In other words, if the descendants of Abraham
are faithful to their covenant with God
then they shall be a light to the “nations” – 
the Gentiles –
who shall see that light and come in pilgrimage,
bringing with them all the riches of their cultures,
to worship and serve the God of Israel,
the one true God,
under whose rule all the nations of the earth
shall become one people of God and live in peace.

This was the hope.
This was the dream.
This was what the Jewish people 
looked for God’s anointed one,
God’s messiah,
to do.
When the messiah came, 
he would make Israel
a light to the nations,
to draw all the families of nations 
into God’s family.

The nineteenth century Jesuit poet, 
Gerard Manley Hopkins,
in a journal that he kept while on retreat,
remarked, after spending a day 
meditating on the events of the Epiphany –
the story we have just heard in today’s Gospel –
that the Jewish people had looked 
for the pilgrimage of the nations,
but, “when it came it brought 
an unexpected circumstance with it,
as God’s works always do” 
(Sermons and Devotional Writings, 269).

This is something worth pausing over, for just a moment:
when what they had been hoping for from God
came to pass: 
“it brought an unexpected circumstance with it,
as God’s works always do.”
As God’s works always do:
isn’t this always the way?
What we hope for,
what we wait for,
what we pray for,
never arrives 
in quite the way that we expect it to.

In the case of the story of the Epiphany,
the pilgrimage of the nations
is represented by the three Magi
who come from the east 
seeking “the newborn king of the Jews.”
But they do not find him in King Herod’s palace,
but in the humble dwelling place of Mary and Joseph;
the savior does not arrive with the splendor of a king,
but with the humility of a child;
his parents are not powerful and secure,
but weak and threatened, 
and soon enough in flight for their lives.

“It brought an unexpected circumstance with it,
as God’s works always do.”
The one who summons the world’s nations
to bring their gifts to the God of Israel
and to become part of God’s people
appears among us as what St.

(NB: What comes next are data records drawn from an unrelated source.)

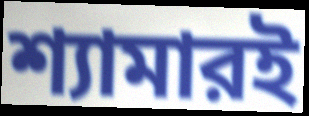
শ্যামারই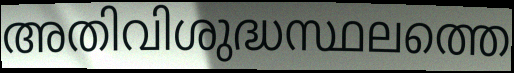
അതിവിശുദ്ധസ്ഥലത്തെ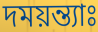
দময়ন্ত্যাঃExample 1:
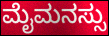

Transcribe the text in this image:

ಮೈಮನಸ್ಸು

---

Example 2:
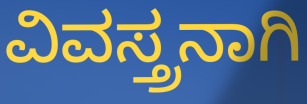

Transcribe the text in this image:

ವಿವಸ್ತ್ರನಾಗಿ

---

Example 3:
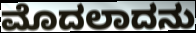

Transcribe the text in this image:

ಮೊದಲಾದನು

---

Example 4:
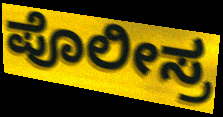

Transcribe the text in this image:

ಪೊಲೀಸ್ರ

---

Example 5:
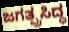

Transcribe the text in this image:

ಜಗತ್ಪ್ರಸಿದ್ಧ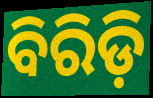
ବିରିଡ଼ିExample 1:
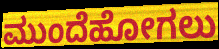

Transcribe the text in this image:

ಮುಂದೆಹೋಗಲು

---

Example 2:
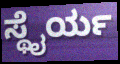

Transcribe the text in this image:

ಸ್ಥೈರ್ಯ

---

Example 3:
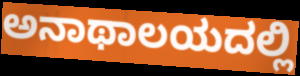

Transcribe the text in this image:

ಅನಾಥಾಲಯದಲ್ಲಿ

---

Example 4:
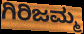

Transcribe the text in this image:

ಗಿರಿಜಮ್ಮ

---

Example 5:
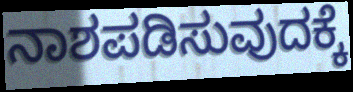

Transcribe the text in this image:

ನಾಶಪಡಿಸುವುದಕ್ಕೆ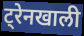
ट्रेनखालीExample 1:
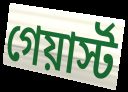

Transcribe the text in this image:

গেয়ার্স্ট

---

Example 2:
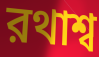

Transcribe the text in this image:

রথাশ্ব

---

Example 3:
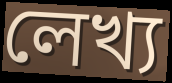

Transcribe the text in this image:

লেখ্য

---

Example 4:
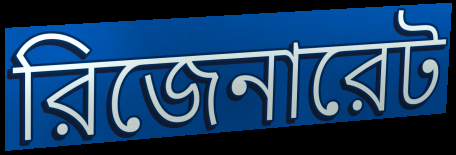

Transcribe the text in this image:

রিজেনারেট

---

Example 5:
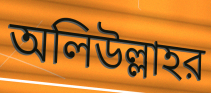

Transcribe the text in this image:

অলিউল্লাহর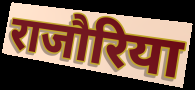
राजौरियाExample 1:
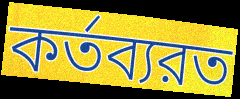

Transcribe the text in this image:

কর্তব্যরত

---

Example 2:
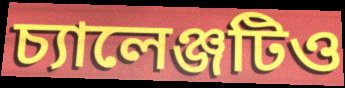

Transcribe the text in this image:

চ্যালেঞ্জটিও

Augustine called
the verbum infans – which we might translate as
“the infant Word, unable to speak a word.”
He is offered gold and incense, 
because he is king and God,
but he is also offered myrrh, 
a spice used in burial,
because he is a king who will rule 
and a God who will save
by living among us as one of us
and by giving his very life for us.

Unexpected circumstances indeed –
circumstances that should drive home for us
that truly it is God who is at work here,
in that typically unexpected way that God has.
It should remind us also that, 
while the work of God in our lives
is also a part of these unexpected circumstances,
God’s work in us is not a puzzle to be solved
but a mystery to be pondered and celebrated:
the mystery of God’s Word found in a speechless infant,
the mystery of life found in death,
the mystery of power found in weakness,
the mystery of the love that unites us as one people of God.